#### Task material ####

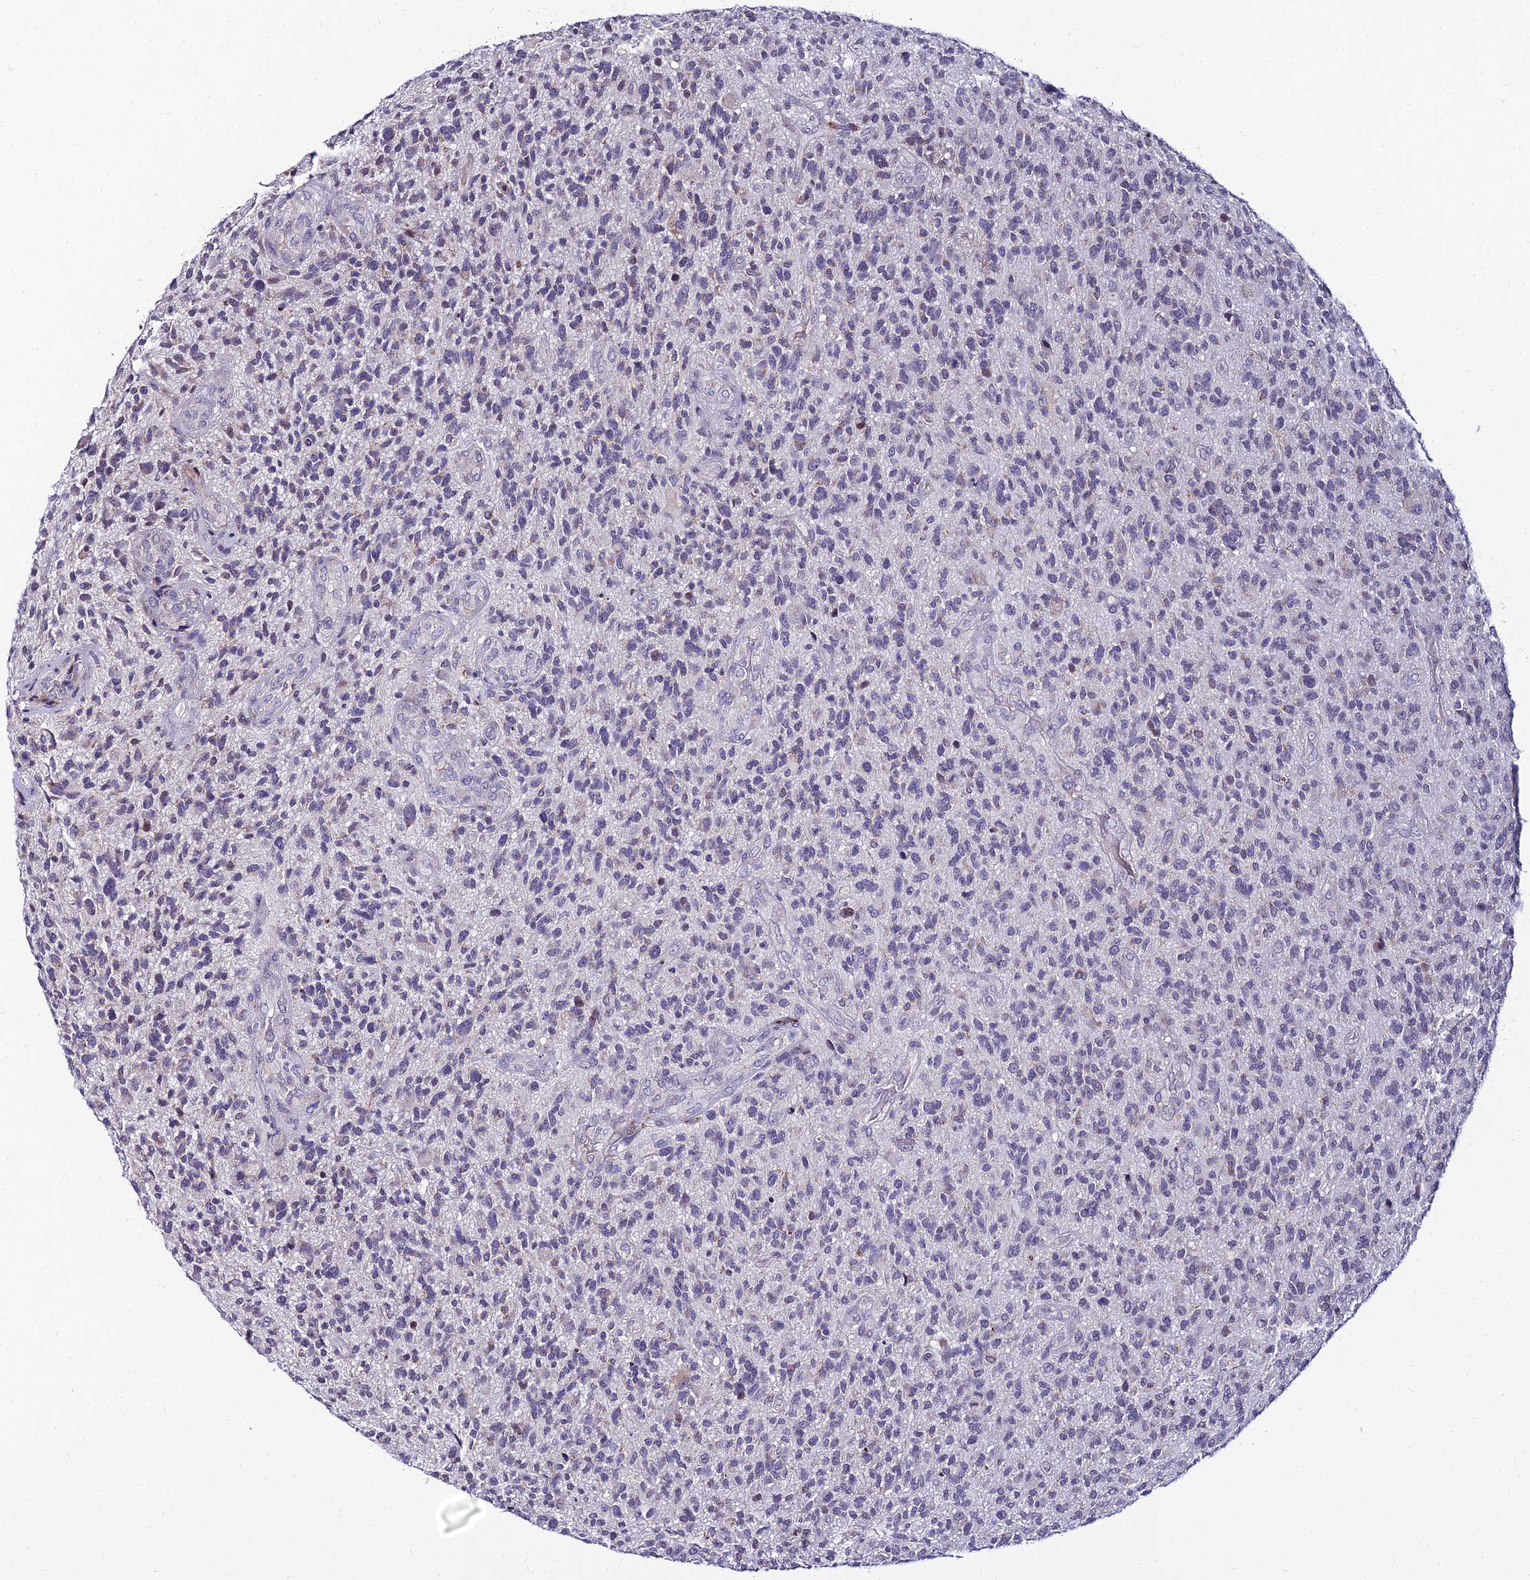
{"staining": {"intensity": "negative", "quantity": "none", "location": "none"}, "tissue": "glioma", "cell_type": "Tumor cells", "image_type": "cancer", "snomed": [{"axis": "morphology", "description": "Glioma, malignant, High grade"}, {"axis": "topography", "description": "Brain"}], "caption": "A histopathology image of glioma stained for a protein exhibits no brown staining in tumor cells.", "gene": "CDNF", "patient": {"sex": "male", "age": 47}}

####
#### Task material ####

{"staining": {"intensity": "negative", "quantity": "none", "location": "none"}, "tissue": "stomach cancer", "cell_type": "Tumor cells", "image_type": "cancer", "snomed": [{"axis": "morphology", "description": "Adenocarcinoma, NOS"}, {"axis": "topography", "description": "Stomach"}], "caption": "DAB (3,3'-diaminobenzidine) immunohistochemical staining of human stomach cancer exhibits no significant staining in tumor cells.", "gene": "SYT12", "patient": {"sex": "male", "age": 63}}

####
#### Task material ####

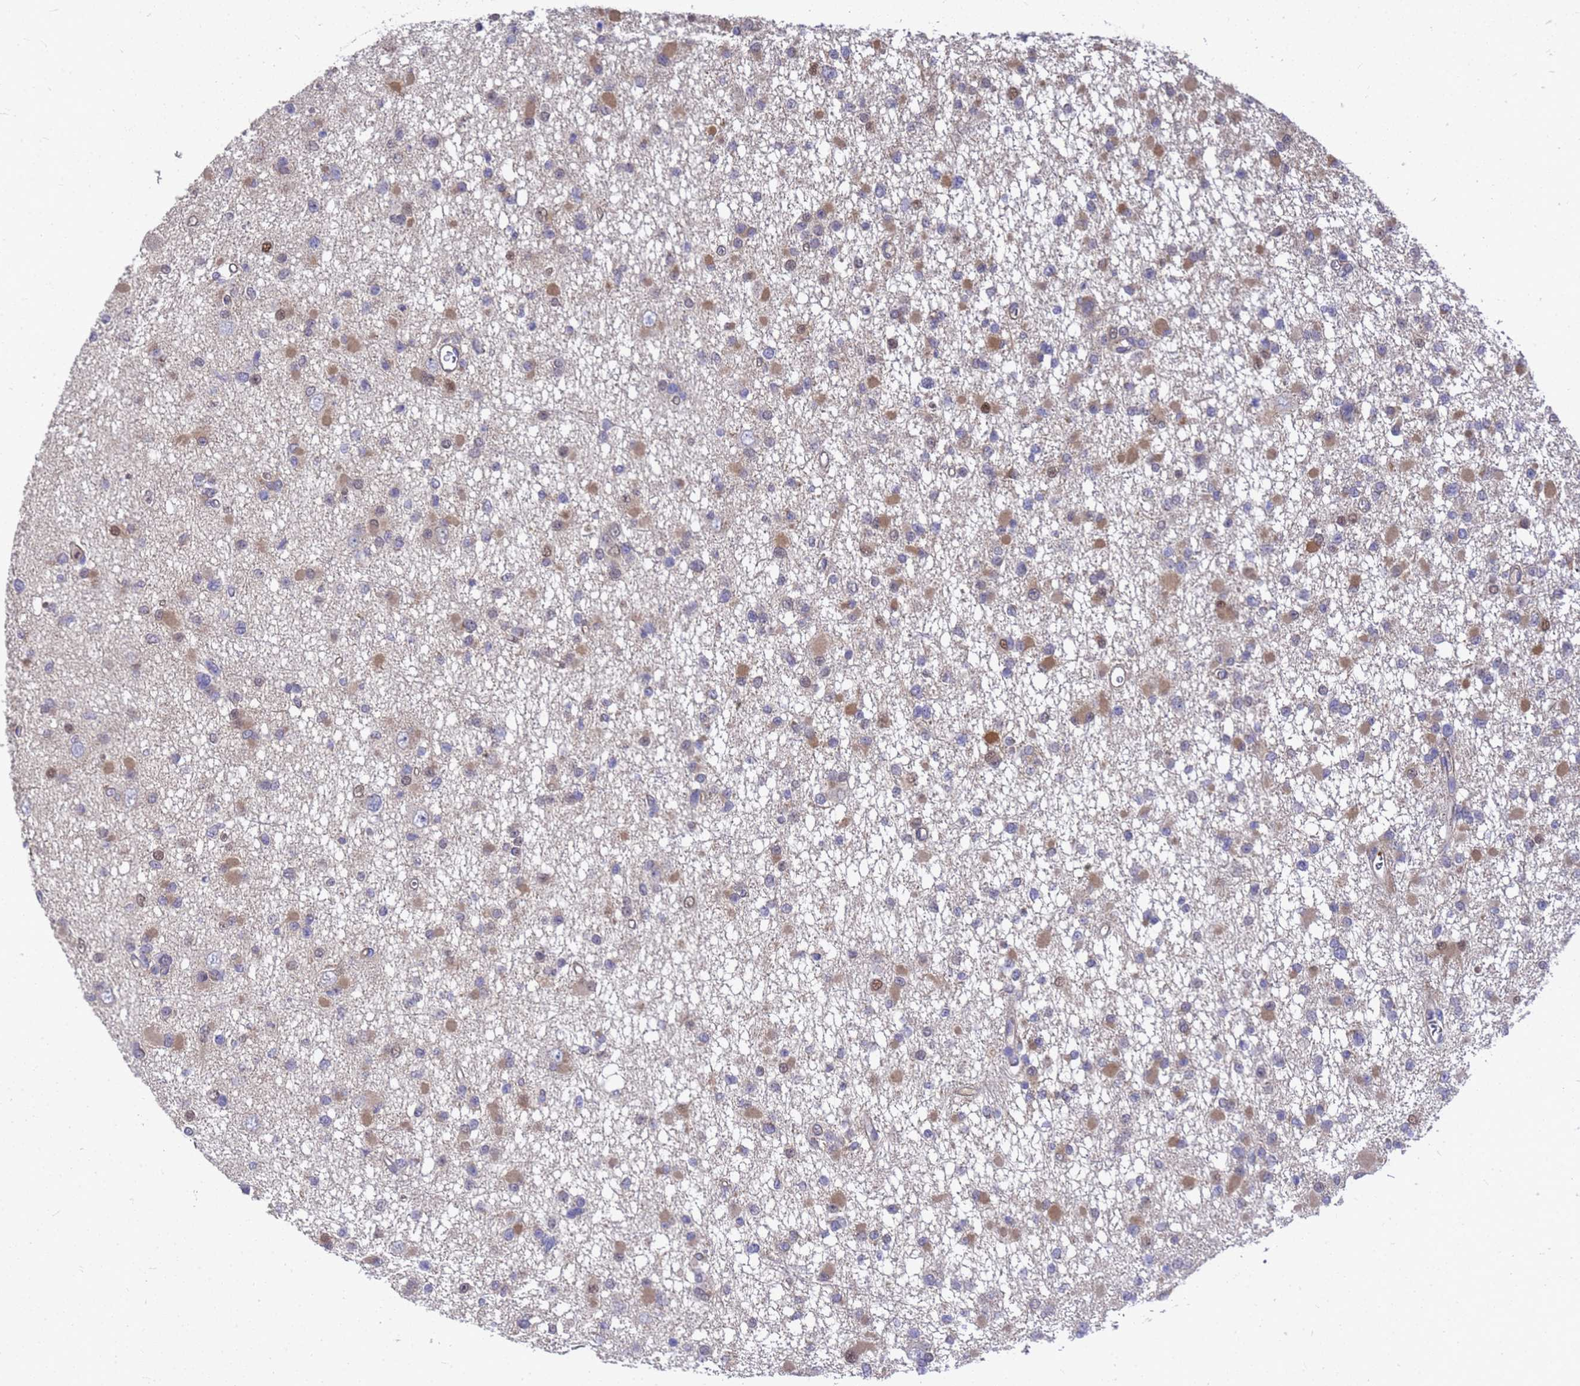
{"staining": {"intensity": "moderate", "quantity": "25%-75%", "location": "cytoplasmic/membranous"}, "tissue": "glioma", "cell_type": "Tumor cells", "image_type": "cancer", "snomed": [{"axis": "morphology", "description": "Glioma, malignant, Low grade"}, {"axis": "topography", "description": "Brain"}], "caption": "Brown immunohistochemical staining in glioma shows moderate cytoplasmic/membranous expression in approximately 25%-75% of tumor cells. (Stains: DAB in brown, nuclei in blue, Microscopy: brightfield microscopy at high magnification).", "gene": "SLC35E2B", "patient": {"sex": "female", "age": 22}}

####

- Your instructions -
Using the material above, return each line in which the word "Glioma" occurs.

- Problem solution -
{"staining": {"intensity": "negative", "quantity": "none", "location": "none"}, "tissue": "glioma", "cell_type": "Tumor cells", "image_type": "cancer", "snomed": [{"axis": "morphology", "description": "Glioma, malignant, High grade"}, {"axis": "topography", "description": "Brain"}], "caption": "A histopathology image of glioma stained for a protein exhibits no brown staining in tumor cells.", "gene": "CDNF", "patient": {"sex": "male", "age": 47}}
{"staining": {"intensity": "moderate", "quantity": "25%-75%", "location": "cytoplasmic/membranous"}, "tissue": "glioma", "cell_type": "Tumor cells", "image_type": "cancer", "snomed": [{"axis": "morphology", "description": "Glioma, malignant, Low grade"}, {"axis": "topography", "description": "Brain"}], "caption": "Brown immunohistochemical staining in glioma shows moderate cytoplasmic/membranous expression in approximately 25%-75% of tumor cells. (Stains: DAB in brown, nuclei in blue, Microscopy: brightfield microscopy at high magnification).", "gene": "SLC35E2B", "patient": {"sex": "female", "age": 22}}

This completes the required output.